A subpoena issued by an attorney must be in substantially the
same form as provided in s. 805.07 (4) and must be served in the
manner provided in s. 805.07 (5). The attorney shall, at the time
of issuance, send a copy of the subpoena to the appeal tribunal or
other representative of the department responsible for conducting
the proceeding.
(7) In any class 2 proceeding, each party shall have the right,
prior to the date set for hearing, to take and preserve evidence as
provided in ch. 804. Upon motion by a party or by the person
from whom discovery is sought in any class 2 proceeding, and for
good cause shown, the hearing examiner may make any order in
accordance with s. 804.01 which justice requires to protect a
party or person from annoyance, embarrassment, oppression, or
undue burden or expense.
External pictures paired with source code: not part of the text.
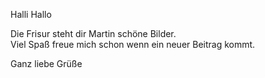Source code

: Halli Hallo

Die Frisur steht dir Martin
schöne Bilder.  
Viel Spaß    freue mich schon wenn ein neuer Beitrag kommt.

Ganz liebe Grüße 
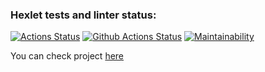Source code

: ### Hexlet tests and linter status:
[![Actions Status](https://github.com/Midnight95/python-project-83/workflows/hexlet-check/badge.svg)](https://github.com/Midnight95/python-project-83/actions)
[![Github Actions Status](https://github.com/Midnight95/python-project-83/workflows/Python%20CI/badge.svg)](https://github.com/Midnight95/python-project-83/actions)
[![Maintainability](https://api.codeclimate.com/v1/badges/a35829300219c07f6809/maintainability)](https://codeclimate.com/github/Midnight95/python-project-83/maintainability)

You can check project [here](http://granovskydev.ru/)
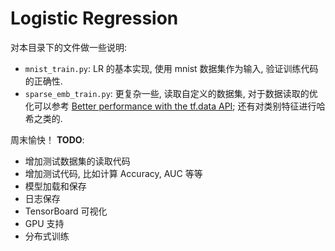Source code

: # Logistic Regression

对本目录下的文件做一些说明:

+ `mnist_train.py`: LR 的基本实现, 使用 mnist 数据集作为输入, 验证训练代码的正确性.
+ `sparse_emb_train.py`: 更复杂一些, 读取自定义的数据集, 对于数据读取的优化可以参考 [Better performance with the tf.data API](https://www.tensorflow.org/guide/data_performance);
还有对类别特征进行哈希之类的.


周末愉快！
**TODO**:

+ 增加测试数据集的读取代码
+ 增加测试代码, 比如计算 Accuracy, AUC 等等
+ 模型加载和保存
+ 日志保存
+ TensorBoard 可视化
+ GPU 支持
+ 分布式训练
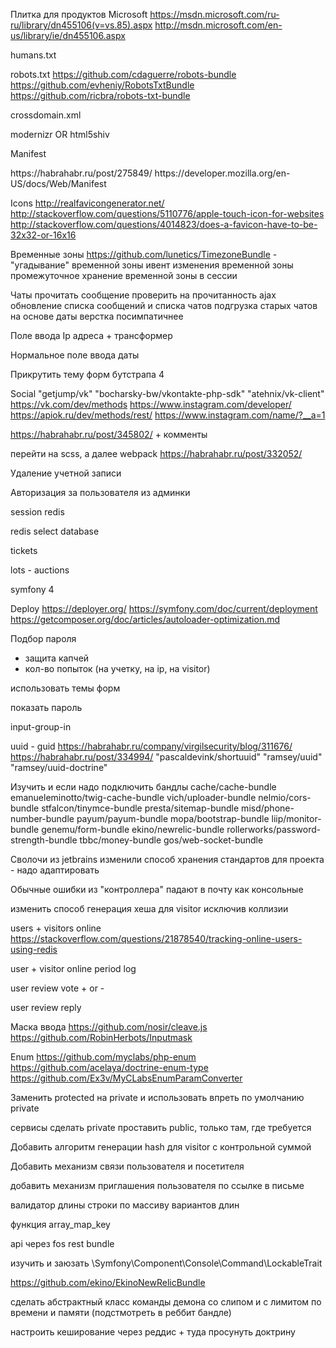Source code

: 
Плитка для продуктов Microsoft
https://msdn.microsoft.com/ru-ru/library/dn455106(v=vs.85).aspx
http://msdn.microsoft.com/en-us/library/ie/dn455106.aspx

humans.txt

robots.txt
https://github.com/cdaguerre/robots-bundle
https://github.com/evheniy/RobotsTxtBundle
https://github.com/ricbra/robots-txt-bundle

crossdomain.xml

modernizr OR html5shiv

Manifest
<link rel="manifest" href="manifest.json">
https://habrahabr.ru/post/275849/
https://developer.mozilla.org/en-US/docs/Web/Manifest

Icons
http://realfavicongenerator.net/
http://stackoverflow.com/questions/5110776/apple-touch-icon-for-websites
http://stackoverflow.com/questions/4014823/does-a-favicon-have-to-be-32x32-or-16x16

Временные зоны
https://github.com/lunetics/TimezoneBundle - "угадывание" временной зоны
ивент изменения временной зоны
промежуточное хранение временной зоны в сессии

Чаты
прочитать сообщение
проверить на прочитанность
ajax обновление списка сообщений и списка чатов
подгрузка старых чатов на основе даты
верстка посимпатичнее

Поле ввода Ip адреса + трансформер

Нормальное поле ввода даты

Прикрутить тему форм бутстрапа 4

Social
"getjump/vk" "bocharsky-bw/vkontakte-php-sdk" "atehnix/vk-client"
https://vk.com/dev/methods https://www.instagram.com/developer/ https://apiok.ru/dev/methods/rest/
https://www.instagram.com/name/?__a=1

https://habrahabr.ru/post/345802/ + комменты

перейти на scss, а далее webpack
https://habrahabr.ru/post/332052/

Удаление учетной записи

Авторизация за пользователя из админки

session redis

redis select database

tickets

lots - auctions

symfony 4

Deploy
https://deployer.org/
https://symfony.com/doc/current/deployment
https://getcomposer.org/doc/articles/autoloader-optimization.md

Подбор пароля
- защита капчей
- кол-во попыток (на учетку, на ip, на visitor)

использовать темы форм

показать пароль

input-group-in

uuid - guid
https://habrahabr.ru/company/virgilsecurity/blog/311676/
https://habrahabr.ru/post/334994/
"pascaldevink/shortuuid"
"ramsey/uuid"
"ramsey/uuid-doctrine"

Изучить и если надо подключить бандлы
cache/cache-bundle
emanueleminotto/twig-cache-bundle
vich/uploader-bundle
nelmio/cors-bundle
stfalcon/tinymce-bundle
presta/sitemap-bundle
misd/phone-number-bundle
payum/payum-bundle
mopa/bootstrap-bundle
liip/monitor-bundle
genemu/form-bundle
ekino/newrelic-bundle
rollerworks/password-strength-bundle
tbbc/money-bundle
gos/web-socket-bundle

Сволочи из jetbrains изменили способ хранения стандартов для проекта - надо адаптировать

Обычные ошибки из "контроллера" падают в почту как консольные 

изменить способ генерация хеша для visitor исключив коллизии

users + visitors online
https://stackoverflow.com/questions/21878540/tracking-online-users-using-redis

user + visitor online period log

user review vote + or -

user review reply

Маска ввода
https://github.com/nosir/cleave.js
https://github.com/RobinHerbots/Inputmask

Enum
https://github.com/myclabs/php-enum
https://github.com/acelaya/doctrine-enum-type
https://github.com/Ex3v/MyCLabsEnumParamConverter

Заменить protected на private
и использовать впреть по умолчанию private

сервисы сделать private
проставить public, только там, где требуется

Добавить алгоритм генерации hash для visitor с контрольной суммой

Добавить механизм связи пользователя и посетителя

добавить механизм приглашения пользователя по ссылке в письме

валидатор длины строки по массиву вариантов длин

функция array_map_key

api через fos rest bundle

изучить и заюзать \Symfony\Component\Console\Command\LockableTrait

https://github.com/ekino/EkinoNewRelicBundle

сделать абстрактный класс команды демона со слипом и с лимитом по времени и памяти (подстмотреть в реббит бандле) 

настроить кеширование через реддис + туда просунуть доктрину
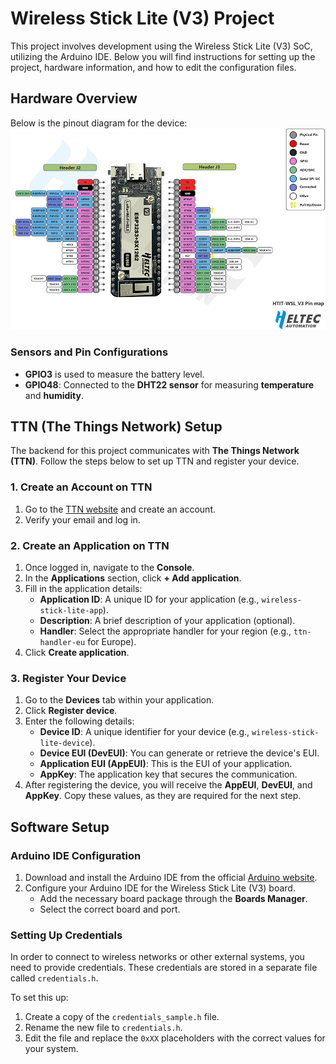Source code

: # Wireless Stick Lite (V3) Project
This project involves development using the Wireless Stick Lite (V3) SoC, utilizing the Arduino IDE. Below you will find instructions for setting up the project, hardware information, and how to edit the configuration files.

## Hardware Overview
Below is the pinout diagram for the device:
![Wireless Stick Lite V3 Pinout](HTIT-WSL_V3.png)

### Sensors and Pin Configurations
- **GPIO3** is used to measure the battery level.
- **GPIO48**: Connected to the **DHT22 sensor** for measuring **temperature** and **humidity**.

## TTN (The Things Network) Setup
The backend for this project communicates with **The Things Network (TTN)**. Follow the steps below to set up TTN and register your device.

### 1. Create an Account on TTN
1. Go to the [TTN website](https://eu1.cloud.thethings.network) and create an account.
2. Verify your email and log in.

### 2. Create an Application on TTN
1. Once logged in, navigate to the **Console**.
2. In the **Applications** section, click **+ Add application**.
3. Fill in the application details:
   - **Application ID**: A unique ID for your application (e.g., `wireless-stick-lite-app`).
   - **Description**: A brief description of your application (optional).
   - **Handler**: Select the appropriate handler for your region (e.g., `ttn-handler-eu` for Europe).
4. Click **Create application**.

### 3. Register Your Device
1. Go to the **Devices** tab within your application.
2. Click **Register device**.
3. Enter the following details:
   - **Device ID**: A unique identifier for your device (e.g., `wireless-stick-lite-device`).
   - **Device EUI (DevEUI)**: You can generate or retrieve the device's EUI.
   - **Application EUI (AppEUI)**: This is the EUI of your application.
   - **AppKey**: The application key that secures the communication.
4. After registering the device, you will receive the **AppEUI**, **DevEUI**, and **AppKey**. Copy these values, as they are required for the next step.


## Software Setup

### Arduino IDE Configuration
1. Download and install the Arduino IDE from the official [Arduino website](https://www.arduino.cc/en/software).
2. Configure your Arduino IDE for the Wireless Stick Lite (V3) board.
   - Add the necessary board package through the **Boards Manager**.
   - Select the correct board and port.

### Setting Up Credentials
In order to connect to wireless networks or other external systems, you need to provide credentials. These credentials are stored in a separate file called `credentials.h`.

To set this up:

1. Create a copy of the `credentials_sample.h` file.
2. Rename the new file to `credentials.h`.
3. Edit the file and replace the `0xXX` placeholders with the correct values for your system.
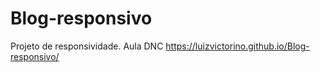 # Blog-responsivo
Projeto de responsividade. Aula DNC
https://luizvictorino.github.io/Blog-responsivo/
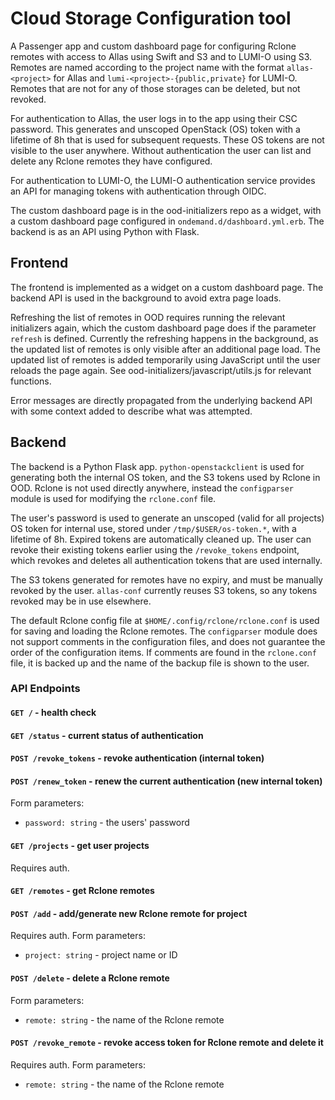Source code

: # Cloud Storage Configuration tool

A Passenger app and custom dashboard page for configuring Rclone remotes with access to Allas using Swift and S3 and to LUMI-O using S3.
Remotes are named according to the project name with the format `allas-<project>` for Allas and `lumi-<project>-{public,private}` for LUMI-O.
Remotes that are not for any of those storages can be deleted, but not revoked.

For authentication to Allas, the user logs in to the app using their CSC password.
This generates and unscoped OpenStack (OS) token with a lifetime of 8h that is used for subsequent requests.
These OS tokens are not visible to the user anywhere.
Without authentication the user can list and delete any Rclone remotes they have configured.

For authentication to LUMI-O, the LUMI-O authentication service provides an API for managing tokens with authentication through OIDC.

The custom dashboard page is in the ood-initializers repo as a widget, with a custom dashboard page configured in `ondemand.d/dashboard.yml.erb`.
The backend is as an API using Python with Flask.


## Frontend

The frontend is implemented as a widget on a custom dashboard page.
The backend API is used in the background to avoid extra page loads.

Refreshing the list of remotes in OOD requires running the relevant initializers again, which the custom dashboard page does if the parameter `refresh` is defined.
Currently the refreshing happens in the background, as the updated list of remotes is only visible after an additional page load.
The updated list of remotes is added temporarily using JavaScript until the user reloads the page again.
See ood-initializers/javascript/utils.js for relevant functions.

Error messages are directly propagated from the underlying backend API with some context added to describe what was attempted.


## Backend

The backend is a Python Flask app.
`python-openstackclient` is used for generating both the internal OS token, and the S3 tokens used by Rclone in OOD.
Rclone is not used directly anywhere, instead the `configparser` module is used for modifying the `rclone.conf` file.

The user's password is used to generate an unscoped (valid for all projects) OS token for internal use, stored under `/tmp/$USER/os-token.*`, with a lifetime of 8h.
Expired tokens are automatically cleaned up.
The user can revoke their existing tokens earlier using the `/revoke_tokens` endpoint, which revokes and deletes all authentication tokens that are used internally.

The S3 tokens generated for remotes have no expiry, and must be manually revoked by the user.
`allas-conf` currently reuses S3 tokens, so any tokens revoked may be in use elsewhere.

The default Rclone config file at `$HOME/.config/rclone/rclone.conf` is used for saving and loading the Rclone remotes.
The `configparser` module does not support comments in the configuration files, and does not guarantee the order of the configuration items.
If comments are found in the `rclone.conf` file, it is backed up and the name of the backup file is shown to the user.


### API Endpoints

#### `GET /` - health check  


#### `GET /status` - current status of authentication  


#### `POST /revoke_tokens` - revoke authentication (internal token)  


#### `POST /renew_token` - renew the current authentication (new internal token)  
Form parameters:
- `password: string` - the users' password


#### `GET /projects` - get user projects  
Requires auth.


#### `GET /remotes` - get Rclone remotes  


#### `POST /add` - add/generate new Rclone remote for project  
Requires auth.
Form parameters:
- `project: string` - project name or ID


#### `POST /delete` - delete a Rclone remote  
Form parameters:
- `remote: string` - the name of the Rclone remote


#### `POST /revoke_remote` - revoke access token for Rclone remote and delete it  
Requires auth.
Form parameters:
- `remote: string` - the name of the Rclone remote

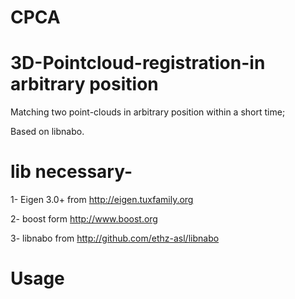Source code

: # CPCA

# 3D-Pointcloud-registration-in arbitrary position
Matching two point-clouds in arbitrary position within a short time;

Based on libnabo.

# lib necessary-

1- Eigen 3.0+ from http://eigen.tuxfamily.org

2- boost form http://www.boost.org

3- libnabo from http://github.com/ethz-asl/libnabo

# Usage

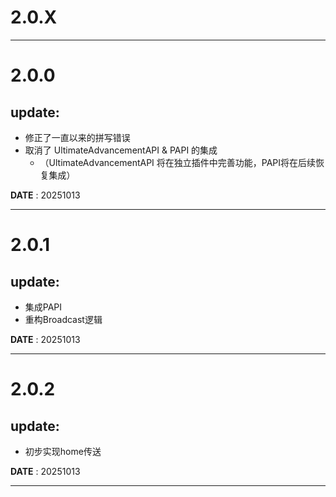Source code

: # 2.0.X
___
# 2.0.0
## update:
- 修正了一直以来的拼写错误
- 取消了 UltimateAdvancementAPI & PAPI 的集成
  - （UltimateAdvancementAPI 将在独立插件中完善功能，PAPI将在后续恢复集成）

**DATE** : 20251013
___
# 2.0.1
## update:
- 集成PAPI
- 重构Broadcast逻辑

**DATE** : 20251013
___
# 2.0.2
## update:
- 初步实现home传送

**DATE** : 20251013
___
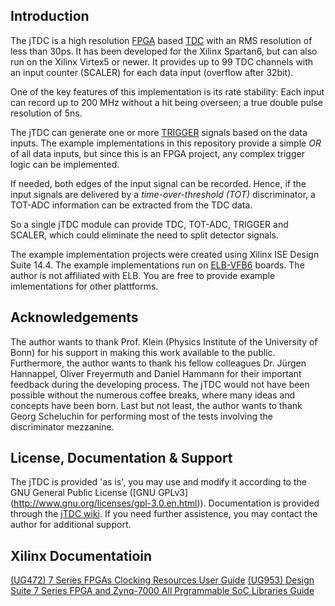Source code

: ## Introduction

The jTDC is a high resolution [FPGA](https://en.wikipedia.org/wiki/Field-programmable_gate_array) based [TDC](https://en.wikipedia.org/wiki/Time-to-digital_converter) with an RMS resolution of less than 30ps. It has been developed for the Xilinx Spartan6, but can also run on the Xilinx Virtex5 or newer. It provides up to 99 TDC channels with an input counter (SCALER) for each data input (overflow after 32bit).

One of the key features of this implementation is its rate stability: Each input can record up to 200 MHz without a hit being overseen; a true double pulse resolution of 5ns.

The jTDC can generate one or more [TRIGGER](https://en.wikipedia.org/wiki/Trigger_(particle_physics)) signals based on the data inputs. The example implementations in this repository provide a simple *OR* of all data inputs, but since this is an FPGA project, any complex trigger logic can be implemented.

If needed, both edges of the input signal can be recorded. Hence, if the input signals are delivered by a *time-over-threshold (TOT)* discriminator, a TOT-ADC information can be extracted from the TDC data.

So a single jTDC module can provide TDC, TOT-ADC, TRIGGER and SCALER, which could eliminate the need to split detector signals.

The example implementation projects were created using Xilinx ISE Design Suite 14.4. The example implementations run on [ELB-VFB6](http://www.elbonn.de/cms/item.php?theme=elb-vme-vfb6&language=en) boards. The author is not affiliated with ELB. You are free to provide example imlementations for other plattforms.

## Acknowledgements

The author wants to thank Prof. Klein (Physics Institute of the University of Bonn) for his support in making this work available to the public. Furthermore, the author wants to thank his fellow colleagues Dr. Jürgen Hannappel, Oliver Freyermuth and Daniel Hammann for their important feedback during the developing process. The jTDC would not have been possible without the numerous coffee breaks, where many ideas and concepts have been born. Last but not least, the author wants to thank Georg Scheluchin for performing most of the tests involving the discriminator mezzanine.

## License, Documentation & Support

The jTDC is provided 'as is', you may use and modify it according to the GNU General Public License ([GNU GPLv3] (http://www.gnu.org/licenses/gpl-3.0.en.html)). Documentation is provided through the [jTDC wiki](https://github.com/jobisoft/jTDC/wiki). If you need further assistence, you may contact the author for additional support.

## Xilinx Documentatioin
[(UG472) 7 Series FPGAs Clocking Resources User Guide](https://docs.amd.com/v/u/en-US/ug472_7Series_Clocking)
[(UG953) Design Suite 7 Series FPGA and Zynq-7000 All Prgrammable SoC Libraries Guide](https://docs.amd.com/v/u/2017.3-English/ug953-vivado-7series-libraries)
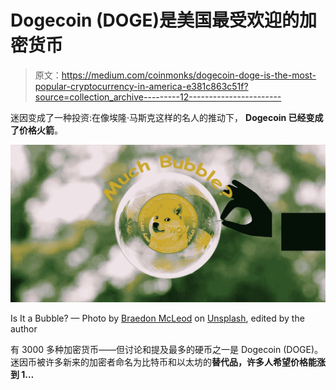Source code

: # Dogecoin (DOGE)是美国最受欢迎的加密货币

> 原文：<https://medium.com/coinmonks/dogecoin-doge-is-the-most-popular-cryptocurrency-in-america-e381c863c51f?source=collection_archive---------12----------------------->

迷因变成了一种投资:在像埃隆·马斯克这样的名人的推动下， **Dogecoin 已经变成了价格火箭**。

![](img/d8944aef8314d1b5e00832ac652a7e75.png)

Is It a Bubble? — Photo by [Braedon McLeod](https://unsplash.com/@mcbrae?utm_source=unsplash&utm_medium=referral&utm_content=creditCopyText) on [Unsplash](https://unsplash.com/?utm_source=unsplash&utm_medium=referral&utm_content=creditCopyText), edited by the author

有 3000 多种加密货币——但讨论和提及最多的硬币之一是 Dogecoin (DOGE)。迷因币被许多新来的加密者命名为比特币和以太坊的**替代品，许多人希望价格能涨到 1…**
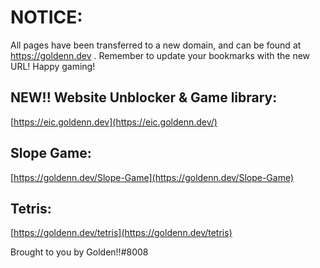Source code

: # NOTICE:

All pages have been transferred to a new domain, and can be found at https://goldenn.dev . 
Remember to update your bookmarks with the new URL! Happy gaming!

## NEW!! Website Unblocker & Game library:
[https://eic.goldenn.dev](https://eic.goldenn.dev/)

## Slope Game: 
[https://goldenn.dev/Slope-Game](https://goldenn.dev/Slope-Game)

## Tetris: 
[https://goldenn.dev/tetris](https://goldenn.dev/tetris)

Brought to you by Golden!!#8008
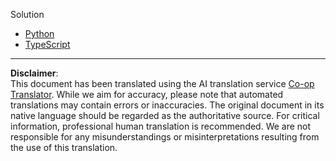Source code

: <!--
CO_OP_TRANSLATOR_METADATA:
{
  "original_hash": "c2cdd08d4e120558270e3f534841fab8",
  "translation_date": "2025-10-07T01:25:30+00:00",
  "source_file": "03-GettingStarted/11-simple-auth/code/README.md",
  "language_code": "en"
}
-->
Solution

- [Python](./basic/python/README.md)
- [TypeScript](./basic/typescript/README.md)

---

**Disclaimer**:  
This document has been translated using the AI translation service [Co-op Translator](https://github.com/Azure/co-op-translator). While we aim for accuracy, please note that automated translations may contain errors or inaccuracies. The original document in its native language should be regarded as the authoritative source. For critical information, professional human translation is recommended. We are not responsible for any misunderstandings or misinterpretations resulting from the use of this translation.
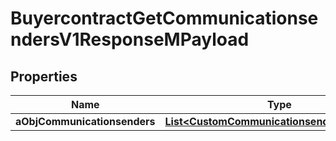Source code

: 

# BuyercontractGetCommunicationsendersV1ResponseMPayload

## Properties

Name | Type | Description | Notes
------------ | ------------- | ------------- | -------------
**aObjCommunicationsenders** | [**List&lt;CustomCommunicationsenderResponse&gt;**](CustomCommunicationsenderResponse.md) |  |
In any class 1 or class 3 proceeding, an
agency may by rule permit the taking and preservation of evidence, but in every such proceeding the taking and preservation
of evidence shall be permitted with respect to a witness:
(a) Who is beyond reach of the subpoena of the agency or
hearing examiner;
(b) Who is about to go out of the state, not intending to return
in time for the hearing;
(c) Who is so sick, infirm or aged as to make it probable that
the witness will not be able to attend the hearing; or
(d) Who is a member of the legislature, if any committee of
the same or the house of which the witness is a member is in session, provided the witness waives his or her privilege.